Though Nicholas avoids speculating on the future of the industry, there’s little reason to think other bets being made today won’t prove equally profitable a decade from now. As the high-tech arms race between the United States and China accelerates, Chinese venture capitalists have invested enormous sums in American start-ups and the Pentagon is racing to catch up. In 2015, Obama’s then–secretary of defense, Ash Carter, launched a Defense Innovation Unit that has provided seed capital for start-ups working on AI, autonomous vehicles, cybersecurity, and other far-out technologies like neurostimulation headsets. (It turns out there’s a lot of money in figuring out how to shoot down drones.) This was not unprecedented: In 2003 the Army opened its own venture capital operation, and in 1999 the former CEO of Lockheed Martin set up a venture capital firm, In-Q-Tel, that worked for the CIA. By last year, the Defense Innovation Unit had invested $300 million in nearly a hundred projects.
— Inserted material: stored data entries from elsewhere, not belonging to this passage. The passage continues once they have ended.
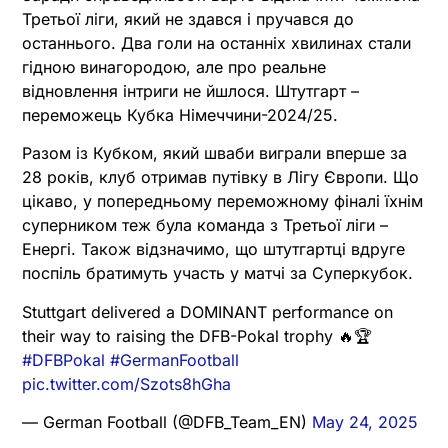
Третьої ліги, який не здався і пручався до
останнього. Два голи на останніх хвилинах стали
гідною винагородою, але про реальне
відновлення інтриги не йшлося. Штутгарт –
переможець Кубка Німеччини-2024/25.
Разом із Кубком, який шваби виграли вперше за
28 років, клуб отримав путівку в Лігу Європи. Що
цікаво, у попередньому переможному фіналі їхнім
суперником теж була команда з Третьої ліги –
Енергі. Також відзначимо, що штутгартці вдруге
поспіль братимуть участь у матчі за Суперкубок.
Stuttgart delivered a DOMINANT performance on
their way to raising the DFB-Pokal trophy 🔥🏆
#DFBPokal
#GermanFootball
pic.twitter.com/Szots8hGha
— German Football (@DFB_Team_EN)
May 24, 2025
Compared to the money in private venture capital, this is chump change. But the Pentagon is also handing out enormous contracts to tech companies, and newer firms backed by VC funding are beating out traditional defense contractors. This March, Peter Thiel’s Palantir won an $800 million contract from the Army over Raytheon, and SpaceX is wresting the satellite-launching business away from Lockheed and Boeing, which have developed their own venture capital operations to keep pace. Despite the unease of many tech workers about getting involved in defense work, the money is hard for these companies to turn down. After Google dropped out of the running for a $10 billion cloud computing contract from the Pentagon in 2018, Amazon and Microsoft rushed in to win it for themselves. New start-ups are increasingly eager to get in on this lucrative business, since, among other things, winning a defense contract shows private investors that a company has a reliable revenue stream. In the name of beating the Chinese and the Russians, VC firms such as Thiel’s Founders Fund are looking to fund a new wave of start-ups to compete for government contracts in defense technology. As Nicholas’s history demonstrates, this would spell a return to the role played by venture capital at the height of the Cold War. After some time apart, Silicon Valley and the military appear to be rekindling their romance.

Jamie Martin is an assistant professor of history at Georgetown University.